As Polly Toynbee argued in the Guardian last month, the ramifications of the present social care crisis are only just starting to hit home. The ageing of our populations is, with global warming, the greatest threat to our welfare state.
A major problem that confronts everyone tackling this issue is the non-uniform nature of social care provision. Putting care under the responsibility of local councils often leads not to the ideal of decision-making being efficiently tailored to local needs, but to the cutting of services in order to balance budgets.
Toynbee was right to point this out, but we need to look at the bigger picture. This is an international problem that requires an international solution.
The EU has twenty-seven member states with devolved care provision similar to the UK. Co-ordination on future action is tricky. However, the European Parliament is taking steps in the right direction. I recently steered a report through parliament that will provide matched funding for cross-border research into Ambient-Assisted Living (AAL) technology.
This technology enables people to live entirely independently into their old age.
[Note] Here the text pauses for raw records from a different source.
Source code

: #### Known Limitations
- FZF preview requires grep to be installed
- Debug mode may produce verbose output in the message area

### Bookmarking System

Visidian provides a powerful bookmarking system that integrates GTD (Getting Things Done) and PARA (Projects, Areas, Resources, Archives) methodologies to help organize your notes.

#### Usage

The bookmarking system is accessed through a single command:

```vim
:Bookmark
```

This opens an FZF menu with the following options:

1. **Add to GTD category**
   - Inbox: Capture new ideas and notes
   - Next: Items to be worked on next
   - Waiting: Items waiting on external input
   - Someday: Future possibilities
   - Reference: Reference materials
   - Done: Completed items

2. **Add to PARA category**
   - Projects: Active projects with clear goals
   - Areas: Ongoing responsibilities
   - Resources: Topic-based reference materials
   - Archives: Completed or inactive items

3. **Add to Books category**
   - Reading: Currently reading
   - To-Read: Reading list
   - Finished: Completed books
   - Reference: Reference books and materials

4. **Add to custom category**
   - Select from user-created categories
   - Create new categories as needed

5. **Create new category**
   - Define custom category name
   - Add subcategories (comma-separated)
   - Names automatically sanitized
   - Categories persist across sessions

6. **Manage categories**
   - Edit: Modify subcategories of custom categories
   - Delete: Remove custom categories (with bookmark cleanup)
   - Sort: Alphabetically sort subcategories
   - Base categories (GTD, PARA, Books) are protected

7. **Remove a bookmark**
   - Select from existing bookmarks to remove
It includes a range of devices, from sensors that monitor when someone might be about to have a heart attack to remote controls that close the windows if a house gets too cold. Relatives and medical professionals can monitor an elderly person’s activity and intervene if necessary.
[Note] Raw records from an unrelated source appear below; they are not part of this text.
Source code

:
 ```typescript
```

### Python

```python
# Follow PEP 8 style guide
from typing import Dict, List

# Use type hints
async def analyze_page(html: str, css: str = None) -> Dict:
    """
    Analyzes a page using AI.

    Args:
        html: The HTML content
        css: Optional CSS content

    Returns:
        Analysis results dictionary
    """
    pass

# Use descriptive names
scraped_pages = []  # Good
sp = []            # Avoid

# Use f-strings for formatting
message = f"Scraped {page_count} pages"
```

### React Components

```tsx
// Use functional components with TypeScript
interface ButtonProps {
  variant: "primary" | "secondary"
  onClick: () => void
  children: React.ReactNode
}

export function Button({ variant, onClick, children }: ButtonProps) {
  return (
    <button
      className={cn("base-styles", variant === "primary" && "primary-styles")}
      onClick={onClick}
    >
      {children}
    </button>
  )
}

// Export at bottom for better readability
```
So I was delighted when Alan Johnson recently committed the government to investing in such technology. Amid all the discussion on how to fund future care provision, there were only a few mentions of the economic benefits that enabling people to live longer at home will bring. If we spend some money now, household AAL systems will bring vast benefits later.
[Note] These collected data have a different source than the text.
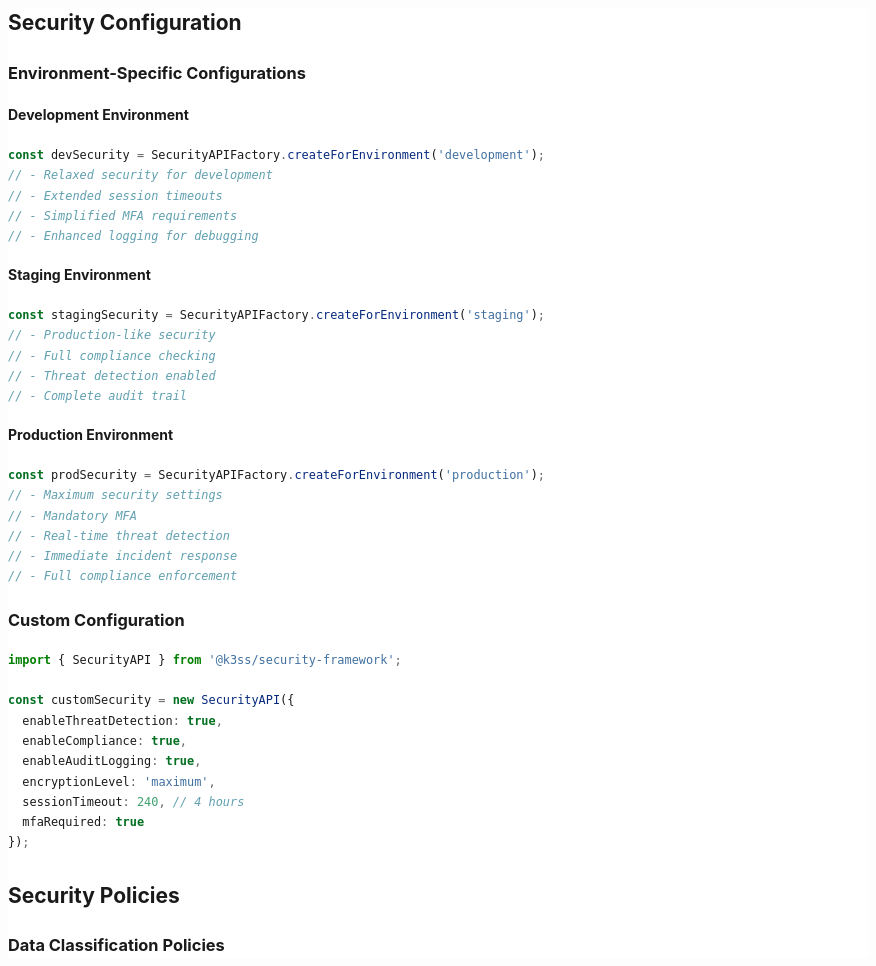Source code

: ## Security Configuration

### Environment-Specific Configurations

#### Development Environment
```typescript
const devSecurity = SecurityAPIFactory.createForEnvironment('development');
// - Relaxed security for development
// - Extended session timeouts
// - Simplified MFA requirements
// - Enhanced logging for debugging
```

#### Staging Environment
```typescript
const stagingSecurity = SecurityAPIFactory.createForEnvironment('staging');
// - Production-like security
// - Full compliance checking
// - Threat detection enabled
// - Complete audit trail
```

#### Production Environment
```typescript
const prodSecurity = SecurityAPIFactory.createForEnvironment('production');
// - Maximum security settings
// - Mandatory MFA
// - Real-time threat detection
// - Immediate incident response
// - Full compliance enforcement
```

### Custom Configuration

```typescript
import { SecurityAPI } from '@k3ss/security-framework';

const customSecurity = new SecurityAPI({
  enableThreatDetection: true,
  enableCompliance: true,
  enableAuditLogging: true,
  encryptionLevel: 'maximum',
  sessionTimeout: 240, // 4 hours
  mfaRequired: true
});
```

## Security Policies

### Data Classification Policies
Businesses will benefit, too. The commercial potential of integrating the technologies we already have in our homes is clear. All of us, not just elderly people, would be keen to invest in systems that allow us to live in greater comfort.
Maybe when the full public realisation of the extent of this crisis finally comes, we will find the impetus needed to go the whole way. Gordon Brown has chosen a pressing question on which to build his political fightback. For now, if the Prime Minister wants to make a truly serious contribution to social care provision, he should seriously consider helping elderly people stay in their own homes.